Il serait donc temps que l’on s’occupe de la spécificité des familles comme la nôtre. Il n’a pas été fait grand chose pour le sort des handicapés mentaux, et leur famille depuis la loi de 1975. La situation que nous venons de décrire peut, il est vrai, évoluer, mais cette évolution ne peut se faire que dans deux directions. La première serait notre disparition à nous : qu’adviendrait-il de François ? Les solutions institutionnelles actuelles ne sont pas satisfaisantes, car s’il est autiste, il n’est pas un malade comme les autres : il est atteint de diverses maladies orphelines dégénératives (leucodystrophie, cytopathie mitochondriale, surdité totale). Par ailleurs, un autiste s’éduque et évolue ; placé dans un schéma classique qui correspond plus à du gardiennage qu’autre chose, l’autiste régressera et finira grabataire. La deuxième éventualité serait la disparition de François, toujours possible car les effets secondaires de ses handicaps sont légion, et peuvent par exemple conduire à de graves problèmes cardiaques, une ataxie définitive, voire une décérébration. Que resterait-il alors de nous, de mon épouse surtout ? Il n’y aurait que le vide, une véritable situation d’incapacité, si ce n’est d’inutilité sociale …

Voilà donc les données du problème des mères d’enfants lourdement handicapés qui ont fait le choix d’assumer ce handicap.

Nous vous parlons de notre cas, mais c’est non seulement celui d’autres mères d’autistes, mais encore de mères d’enfants polyhandicapés. La justice sociale à laquelle nous croyons encore, pauvres naïfs que nous sommes, commande de trouver une solution, et nous serions pour notre part totalement disposés à répondre à toutes les sollicitations d’une mission d’information que votre ministère pourrait diligenter à cet effet.
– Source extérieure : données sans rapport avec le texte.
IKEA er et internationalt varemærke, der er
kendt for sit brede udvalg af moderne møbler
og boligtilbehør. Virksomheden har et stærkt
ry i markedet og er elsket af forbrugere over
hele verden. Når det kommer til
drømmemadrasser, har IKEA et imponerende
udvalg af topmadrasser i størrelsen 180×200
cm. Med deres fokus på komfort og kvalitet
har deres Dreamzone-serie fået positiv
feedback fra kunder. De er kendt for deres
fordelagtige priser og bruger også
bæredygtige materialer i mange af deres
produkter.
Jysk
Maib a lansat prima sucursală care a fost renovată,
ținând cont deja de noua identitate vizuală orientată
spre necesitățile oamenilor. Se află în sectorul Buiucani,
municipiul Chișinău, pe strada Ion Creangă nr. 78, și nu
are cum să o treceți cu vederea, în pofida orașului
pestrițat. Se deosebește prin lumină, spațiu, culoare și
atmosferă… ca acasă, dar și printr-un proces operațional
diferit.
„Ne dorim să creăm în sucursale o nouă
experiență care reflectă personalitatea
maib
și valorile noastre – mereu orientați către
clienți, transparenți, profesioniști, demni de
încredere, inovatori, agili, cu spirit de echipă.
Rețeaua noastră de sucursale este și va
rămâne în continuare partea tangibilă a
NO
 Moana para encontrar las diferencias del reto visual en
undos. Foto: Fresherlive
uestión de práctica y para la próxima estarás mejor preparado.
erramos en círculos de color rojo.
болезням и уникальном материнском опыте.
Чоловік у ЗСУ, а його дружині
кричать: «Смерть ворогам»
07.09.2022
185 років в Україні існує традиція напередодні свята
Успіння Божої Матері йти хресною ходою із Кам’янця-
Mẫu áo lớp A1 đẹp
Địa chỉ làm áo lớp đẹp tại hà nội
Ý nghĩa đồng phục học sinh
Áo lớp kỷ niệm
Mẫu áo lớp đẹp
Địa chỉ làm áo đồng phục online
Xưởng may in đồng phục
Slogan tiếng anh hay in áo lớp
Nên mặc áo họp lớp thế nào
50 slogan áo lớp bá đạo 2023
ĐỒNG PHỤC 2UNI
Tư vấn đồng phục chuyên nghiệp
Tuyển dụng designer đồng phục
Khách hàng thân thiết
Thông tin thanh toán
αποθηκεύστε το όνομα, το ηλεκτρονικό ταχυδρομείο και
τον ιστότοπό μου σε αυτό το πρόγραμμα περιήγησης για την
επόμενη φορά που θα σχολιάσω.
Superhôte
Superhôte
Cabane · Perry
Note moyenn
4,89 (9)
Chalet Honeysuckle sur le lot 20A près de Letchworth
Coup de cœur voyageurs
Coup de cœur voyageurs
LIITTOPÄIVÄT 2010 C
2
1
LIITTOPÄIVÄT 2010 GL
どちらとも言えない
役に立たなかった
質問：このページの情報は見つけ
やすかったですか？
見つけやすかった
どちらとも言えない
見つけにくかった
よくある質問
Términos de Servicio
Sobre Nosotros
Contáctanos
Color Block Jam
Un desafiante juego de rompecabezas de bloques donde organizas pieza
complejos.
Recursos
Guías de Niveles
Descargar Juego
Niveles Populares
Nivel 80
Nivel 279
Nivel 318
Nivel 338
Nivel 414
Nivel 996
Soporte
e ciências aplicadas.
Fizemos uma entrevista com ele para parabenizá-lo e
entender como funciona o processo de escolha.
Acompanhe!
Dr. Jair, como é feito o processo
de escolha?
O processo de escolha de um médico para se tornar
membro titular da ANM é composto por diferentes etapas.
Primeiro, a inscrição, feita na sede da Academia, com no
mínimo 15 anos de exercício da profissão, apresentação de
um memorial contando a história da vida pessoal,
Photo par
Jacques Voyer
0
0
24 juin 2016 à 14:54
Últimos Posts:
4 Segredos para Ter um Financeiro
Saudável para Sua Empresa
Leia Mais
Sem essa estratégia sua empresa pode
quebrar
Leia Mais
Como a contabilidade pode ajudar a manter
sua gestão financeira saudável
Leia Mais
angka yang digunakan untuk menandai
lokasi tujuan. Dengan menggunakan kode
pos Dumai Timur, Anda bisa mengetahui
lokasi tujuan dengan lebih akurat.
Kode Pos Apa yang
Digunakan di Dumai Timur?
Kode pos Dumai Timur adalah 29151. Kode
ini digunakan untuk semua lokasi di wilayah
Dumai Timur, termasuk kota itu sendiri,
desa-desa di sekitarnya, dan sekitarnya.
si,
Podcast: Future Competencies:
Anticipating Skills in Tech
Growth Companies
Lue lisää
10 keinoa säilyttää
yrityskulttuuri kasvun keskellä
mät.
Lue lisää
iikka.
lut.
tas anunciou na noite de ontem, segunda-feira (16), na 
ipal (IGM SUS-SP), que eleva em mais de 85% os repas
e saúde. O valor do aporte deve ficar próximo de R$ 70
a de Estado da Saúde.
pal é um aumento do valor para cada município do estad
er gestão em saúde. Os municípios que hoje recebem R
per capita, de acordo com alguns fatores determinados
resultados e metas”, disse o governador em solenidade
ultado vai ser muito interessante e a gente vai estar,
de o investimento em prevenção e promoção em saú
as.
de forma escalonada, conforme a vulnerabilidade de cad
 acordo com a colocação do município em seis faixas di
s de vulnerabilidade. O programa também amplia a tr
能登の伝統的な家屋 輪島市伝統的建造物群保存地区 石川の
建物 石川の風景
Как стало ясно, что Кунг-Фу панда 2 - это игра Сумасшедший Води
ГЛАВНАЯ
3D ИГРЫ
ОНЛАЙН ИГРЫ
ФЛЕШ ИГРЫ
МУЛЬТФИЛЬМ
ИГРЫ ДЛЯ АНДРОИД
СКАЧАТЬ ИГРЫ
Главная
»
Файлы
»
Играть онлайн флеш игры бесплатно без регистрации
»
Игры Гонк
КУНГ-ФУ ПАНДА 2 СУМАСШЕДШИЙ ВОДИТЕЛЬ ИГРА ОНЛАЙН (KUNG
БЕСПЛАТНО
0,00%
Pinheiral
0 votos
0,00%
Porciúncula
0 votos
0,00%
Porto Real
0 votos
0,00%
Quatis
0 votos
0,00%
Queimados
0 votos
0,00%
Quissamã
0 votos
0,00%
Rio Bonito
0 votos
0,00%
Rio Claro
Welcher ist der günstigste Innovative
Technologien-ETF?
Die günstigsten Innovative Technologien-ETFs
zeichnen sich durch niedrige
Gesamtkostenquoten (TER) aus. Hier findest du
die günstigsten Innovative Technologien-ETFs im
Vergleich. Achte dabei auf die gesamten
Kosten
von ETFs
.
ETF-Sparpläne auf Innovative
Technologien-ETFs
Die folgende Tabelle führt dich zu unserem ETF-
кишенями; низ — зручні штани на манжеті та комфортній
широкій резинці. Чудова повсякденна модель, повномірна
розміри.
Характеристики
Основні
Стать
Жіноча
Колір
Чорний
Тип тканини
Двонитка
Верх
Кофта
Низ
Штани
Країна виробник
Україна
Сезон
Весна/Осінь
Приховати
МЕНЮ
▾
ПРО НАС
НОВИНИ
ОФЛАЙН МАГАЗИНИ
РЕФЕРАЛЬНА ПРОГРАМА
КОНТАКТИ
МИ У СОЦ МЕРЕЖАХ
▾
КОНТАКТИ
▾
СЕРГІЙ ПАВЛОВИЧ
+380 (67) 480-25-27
L’élaboration d’un véritable statut de la mère gardant son enfant à domicile apparaîtrait comme la mesure la plus juste et la plus urgente à mettre en place.

Et pourtant vos dernières mesures nous ont royalement ignorés. Mieux encore, l’allocation complémentaire à l’AAH prévue pour Juillet 2005 nous passera au-dessus de la tête, n’étant versée qu’aux bénéficiaires ne résidant pas chez leurs parents. Il faut que vous vous rendiez compte qu’à force d’ignorance, voire de mépris, la colère gronde désormais, et que cette colère entend se manifester aux yeux de tous.

Ce long courrier a eu non seulement pour but de vous alerter, mais aussi, au-delà du personnage public, de toucher le fond de votre cœur.

Comptant sur votre compréhension, nous vous prions de croire, Monsieur le Ministre, à l’assurance de notre respectueuse considération.